* Excerpted text:

If Sedlin is right about the business's potential, he says Canndescent will be selling $52 million worth of weed per year by 2019. In 2016, sales were $228,000, in 2017 they will be $5.1 million and in 2018, Sedlin predicts sales of $17 million.

And that's just a small sliver — by 2020, the cannabis market is expected to reach $6.46 billion, according to The ArcView Group's 2016 California State Profile report.

Sedlin isn't alone in hoping the weed business does well in California. The nascent market is already bringing economic prosperity to the local economy, which desperately needs it.

Desert Hot Springs, where Canndescent is based, went bankrupt in 2001 and almost did again in 2014. Then, the town decided to become the first place in California to allow indoor pot farming on an industrial scale. The once impoverished town has experienced a renaissance.

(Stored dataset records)
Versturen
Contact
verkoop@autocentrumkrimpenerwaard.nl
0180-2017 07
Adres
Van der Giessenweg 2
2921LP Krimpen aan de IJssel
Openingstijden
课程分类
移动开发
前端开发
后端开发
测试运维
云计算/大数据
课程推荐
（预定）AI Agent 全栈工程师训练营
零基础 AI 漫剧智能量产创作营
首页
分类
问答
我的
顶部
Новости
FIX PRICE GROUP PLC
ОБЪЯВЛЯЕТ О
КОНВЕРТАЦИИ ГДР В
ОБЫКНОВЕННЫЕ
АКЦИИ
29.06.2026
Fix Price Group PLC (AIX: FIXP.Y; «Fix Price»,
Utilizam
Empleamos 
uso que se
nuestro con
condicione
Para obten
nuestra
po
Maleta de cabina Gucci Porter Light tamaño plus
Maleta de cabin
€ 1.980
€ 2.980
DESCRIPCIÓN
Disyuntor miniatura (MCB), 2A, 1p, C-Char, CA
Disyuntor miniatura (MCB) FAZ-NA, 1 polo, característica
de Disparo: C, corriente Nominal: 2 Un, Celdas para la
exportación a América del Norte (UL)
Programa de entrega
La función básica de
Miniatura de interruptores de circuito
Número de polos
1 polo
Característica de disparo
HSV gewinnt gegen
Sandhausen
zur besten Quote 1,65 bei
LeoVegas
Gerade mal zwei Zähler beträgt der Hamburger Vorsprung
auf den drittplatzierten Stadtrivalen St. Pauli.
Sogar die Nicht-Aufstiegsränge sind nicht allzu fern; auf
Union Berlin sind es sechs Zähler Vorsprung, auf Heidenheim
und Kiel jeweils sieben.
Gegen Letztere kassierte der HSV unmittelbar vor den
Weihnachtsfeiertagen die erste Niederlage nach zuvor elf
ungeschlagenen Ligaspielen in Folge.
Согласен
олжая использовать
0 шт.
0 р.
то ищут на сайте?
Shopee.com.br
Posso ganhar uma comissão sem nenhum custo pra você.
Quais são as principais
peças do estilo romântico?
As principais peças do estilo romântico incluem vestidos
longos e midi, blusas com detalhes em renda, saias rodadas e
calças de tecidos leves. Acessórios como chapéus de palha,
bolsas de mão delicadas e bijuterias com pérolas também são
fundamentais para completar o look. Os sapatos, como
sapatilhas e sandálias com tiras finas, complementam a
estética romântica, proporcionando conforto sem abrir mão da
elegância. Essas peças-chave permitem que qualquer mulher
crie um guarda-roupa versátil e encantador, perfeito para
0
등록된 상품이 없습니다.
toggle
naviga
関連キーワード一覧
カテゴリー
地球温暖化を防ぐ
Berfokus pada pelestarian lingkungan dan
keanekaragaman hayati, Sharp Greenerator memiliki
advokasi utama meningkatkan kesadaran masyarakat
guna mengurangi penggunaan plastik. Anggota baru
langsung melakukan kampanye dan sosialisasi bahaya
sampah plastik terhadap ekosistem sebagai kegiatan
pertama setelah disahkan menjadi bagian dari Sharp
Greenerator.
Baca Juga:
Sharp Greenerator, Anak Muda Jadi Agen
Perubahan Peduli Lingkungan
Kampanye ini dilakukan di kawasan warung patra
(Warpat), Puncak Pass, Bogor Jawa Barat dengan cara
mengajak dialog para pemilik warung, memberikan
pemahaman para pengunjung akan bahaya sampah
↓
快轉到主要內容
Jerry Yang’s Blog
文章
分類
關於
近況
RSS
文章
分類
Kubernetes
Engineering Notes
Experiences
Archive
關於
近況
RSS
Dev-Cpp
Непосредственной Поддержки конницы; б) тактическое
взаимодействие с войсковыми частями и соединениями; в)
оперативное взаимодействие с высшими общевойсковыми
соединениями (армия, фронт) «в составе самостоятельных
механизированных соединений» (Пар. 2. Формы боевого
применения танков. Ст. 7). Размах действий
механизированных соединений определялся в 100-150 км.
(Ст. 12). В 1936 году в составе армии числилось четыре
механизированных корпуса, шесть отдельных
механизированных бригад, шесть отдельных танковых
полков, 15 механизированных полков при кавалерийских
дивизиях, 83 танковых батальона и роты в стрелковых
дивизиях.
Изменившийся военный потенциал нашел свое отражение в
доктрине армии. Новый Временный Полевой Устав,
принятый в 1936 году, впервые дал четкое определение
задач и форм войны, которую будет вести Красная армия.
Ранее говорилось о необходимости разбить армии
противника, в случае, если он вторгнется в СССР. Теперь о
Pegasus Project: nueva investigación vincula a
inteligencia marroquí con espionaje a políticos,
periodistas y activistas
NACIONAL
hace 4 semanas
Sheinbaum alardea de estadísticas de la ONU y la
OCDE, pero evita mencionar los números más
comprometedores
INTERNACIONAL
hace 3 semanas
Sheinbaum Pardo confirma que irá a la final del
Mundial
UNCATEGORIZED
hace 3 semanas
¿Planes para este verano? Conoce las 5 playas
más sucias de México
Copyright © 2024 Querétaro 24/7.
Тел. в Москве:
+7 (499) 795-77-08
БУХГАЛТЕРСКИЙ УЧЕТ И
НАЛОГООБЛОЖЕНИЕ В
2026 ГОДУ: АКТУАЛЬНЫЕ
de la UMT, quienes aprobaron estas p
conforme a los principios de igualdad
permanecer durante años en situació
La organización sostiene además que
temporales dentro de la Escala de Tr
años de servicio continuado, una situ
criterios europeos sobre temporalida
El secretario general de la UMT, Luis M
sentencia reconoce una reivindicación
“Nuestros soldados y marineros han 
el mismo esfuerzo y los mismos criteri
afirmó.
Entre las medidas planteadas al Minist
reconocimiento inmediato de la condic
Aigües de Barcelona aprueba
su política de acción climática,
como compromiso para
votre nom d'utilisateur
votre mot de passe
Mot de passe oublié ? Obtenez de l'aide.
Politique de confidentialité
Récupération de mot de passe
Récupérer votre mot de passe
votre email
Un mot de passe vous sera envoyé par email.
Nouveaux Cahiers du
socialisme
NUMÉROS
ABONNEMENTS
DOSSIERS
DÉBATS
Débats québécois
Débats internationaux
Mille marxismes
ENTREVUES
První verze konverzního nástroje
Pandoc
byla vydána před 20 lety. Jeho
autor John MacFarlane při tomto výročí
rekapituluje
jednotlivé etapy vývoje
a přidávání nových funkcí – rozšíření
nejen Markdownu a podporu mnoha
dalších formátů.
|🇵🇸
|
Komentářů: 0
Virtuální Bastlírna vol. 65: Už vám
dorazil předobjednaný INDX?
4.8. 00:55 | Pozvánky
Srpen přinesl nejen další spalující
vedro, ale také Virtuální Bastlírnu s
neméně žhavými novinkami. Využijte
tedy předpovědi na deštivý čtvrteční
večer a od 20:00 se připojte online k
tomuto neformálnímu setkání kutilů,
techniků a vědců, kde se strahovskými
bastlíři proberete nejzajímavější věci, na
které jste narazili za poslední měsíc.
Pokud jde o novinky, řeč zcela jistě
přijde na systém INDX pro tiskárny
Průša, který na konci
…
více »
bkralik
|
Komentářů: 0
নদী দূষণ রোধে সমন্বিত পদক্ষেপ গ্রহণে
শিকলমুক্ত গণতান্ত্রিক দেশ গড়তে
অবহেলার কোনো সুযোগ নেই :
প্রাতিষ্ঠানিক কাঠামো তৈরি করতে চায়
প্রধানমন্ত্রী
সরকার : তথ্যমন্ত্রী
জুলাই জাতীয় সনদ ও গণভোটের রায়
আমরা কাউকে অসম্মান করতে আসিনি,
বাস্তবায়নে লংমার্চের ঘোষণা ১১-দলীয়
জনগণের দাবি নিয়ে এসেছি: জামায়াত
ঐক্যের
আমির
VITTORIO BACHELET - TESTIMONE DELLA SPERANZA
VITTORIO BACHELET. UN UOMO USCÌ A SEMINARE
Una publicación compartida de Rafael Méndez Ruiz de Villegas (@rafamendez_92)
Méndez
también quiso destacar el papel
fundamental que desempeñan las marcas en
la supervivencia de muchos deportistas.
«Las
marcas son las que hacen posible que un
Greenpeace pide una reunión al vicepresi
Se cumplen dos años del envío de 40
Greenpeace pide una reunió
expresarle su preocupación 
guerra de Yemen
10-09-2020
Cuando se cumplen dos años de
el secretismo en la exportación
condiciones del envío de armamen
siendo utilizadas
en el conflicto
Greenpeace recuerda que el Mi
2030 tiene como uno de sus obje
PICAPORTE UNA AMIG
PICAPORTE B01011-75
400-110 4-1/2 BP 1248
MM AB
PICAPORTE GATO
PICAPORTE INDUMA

* Problems to work on:
**1.** Translate this sentence from the passage on Canndescent's cannabis business into Spanish: "Sedlin isn't alone in hoping the weed business does well in California."
**2.** Carry on the passage on Canndescent's cannabis business from its final sentence.
The records are not needed for anything here.

* Responses by item number:
**1.** Sedlin no es el único que espera que el negocio de la marihuana prospere en California.

**2.**
"Well, make an example, the city bought a piece of property in 1980 for $5,000, one acre. We just went into contract to sell that for $378,000," says Scott Matas, the mayor of Desert Hot Springs.

Sedlin says his weed business is good for the town. "I mean look, we pay our taxes. We're good corporate citizens. We conform to California law. Every municipal law that we have," he says. "And guess what? I'm gonna be employing 280 people within 18 months."

Even as Sedlin and other cannabis entrepreneurs bring money and jobs to their local community, they still have to push against entrenched stereotypes.

When Lemonis asked Sedlin if he is the first drug dealer to graduate from Harvard, Sedlin responded with a jab at the pharmaceutical drug companies.

"No, there's plenty of 'em in biotech. Go talk to the guys at Amgen and Pfizer. They're dealing stuff — Percocet — all that highly addictive — Xanax — that stuff will mess up your life. This won't."